In realtime mode, if any annotation analysis is enabled, a file named prefix.anno.japsa is generated instead. This file contains features detected after scaffolding. Real-time scaffolding

To run npScarf in streaming mode:

jsa.np.npscarf -realtime [options]

In this mode, the <bam> file will be processed block by block. The size of block (number of BAM/SAM records) can be manipulated through option -read and -time.

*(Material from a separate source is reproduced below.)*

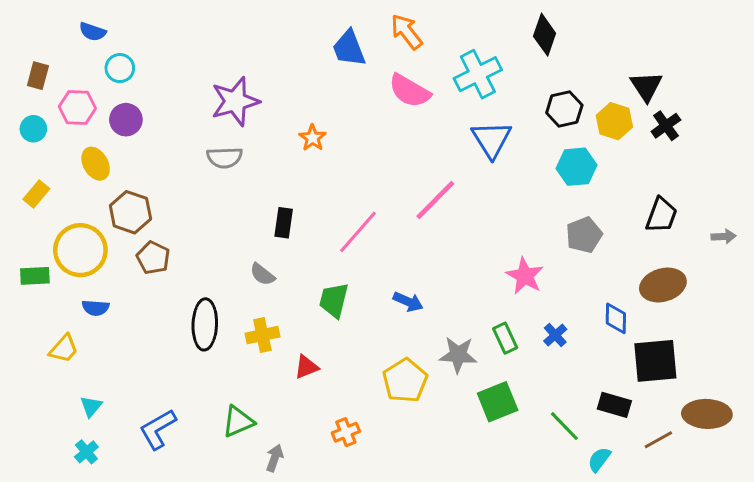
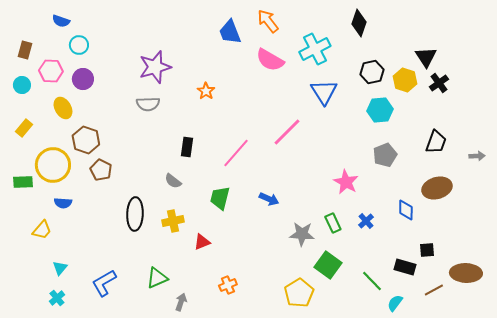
black square: (655, 361) -> (427, 250), moved, size x0.5
yellow pentagon: (405, 381) -> (299, 293), moved
green square: (498, 402) -> (328, 265), turned -32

The idea of streaming mode is when the input <nanopore> file is retrieved in stream. npReader is the module that provides such data from fast5 files returned from the real-time base-calling cloud service Metrichor. Ones can run:

jsa.np.npreader -realtime -folder c:\Downloads\ -fail -output - | \
  jsa.np.npscarf --realtime -bwaExe=<path_to_BWA> -bwaThread=10 -input - -seq <draft> > log.out 2>&1

For the same purpose, you can also invoke BWA-MEM explicitly as in the old version of npScarf, In this case, option –format=SAM must be presented as follow:

jsa.np.npreader -realtime -folder c:Downloads-fail -output - |
bwa mem -t 10 -k11 -W20 -r10 -A1 -B1 -O1 -E1 -L0 -a -Y -K 3000 <draft> - 2> /dev/null | jsa.np.npscarf –realtime -input - -format=SAM -seq <draft> > log.out 2>&1

or if you have the whole set of Nanopore long reads already and want to emulate the streaming mode:

jsa.np.timeEmulate -s 100 -i <nanopore> -output - | \
  jsa.np.npscarf --realtime -bwaExe=<path_to_BWA> -bwaThread=10 -input - -seq <draft> > log.out 2>&1

Note that jsa.np.timeEmulate based on the field timestamp located in the read name line to decide the order of streaming data. So if your input <nanopore> already contains the field, you have to sort it:

jsa.seq.sort -i <nanopore> -o <nanopore-sorted> -sortKey=timestamp

or if your file does not have the timestamp data yet, you can manually make ones. For example:

cat <nanopore> | \
   awk 'BEGIN{time=0.0}NR%4==1{printf "%s timestamp=%.2f\n", $0, time; time++}NR%4!=1{print}' \
   > <*nanopore-with-time*> Real-time annotation

The tool includes usecase for streaming annotation. Ones can provides database of antibiotic resistance genes and/or Origin of Replication in FASTA format for the analysis of gene ordering and/or plasmid identifying respectively:

jsa.np.timeEmulate -s 100 -i <nanopore> -output - | \
  jsa.np.npscarf --realtime -bwaExe=<path_to_bwa> -input - -seq <draft> -resistGene <resistDB> -oriRep <origDB> > log.out 2>&1 Assembly graph

npScarf can read the assembly graph info from SPAdes to make the results more precise. The results might be slightly deviate from the old version in term of number of final contigs:

jsa.np.npscarf --spadesFolder=<SPAdes_output_directory> <options...>

where SPAdes_output_directory indicates the result folder of SPAdes, containing files such as contigs.fasta, contigs.paths and assembly_graph.fastg.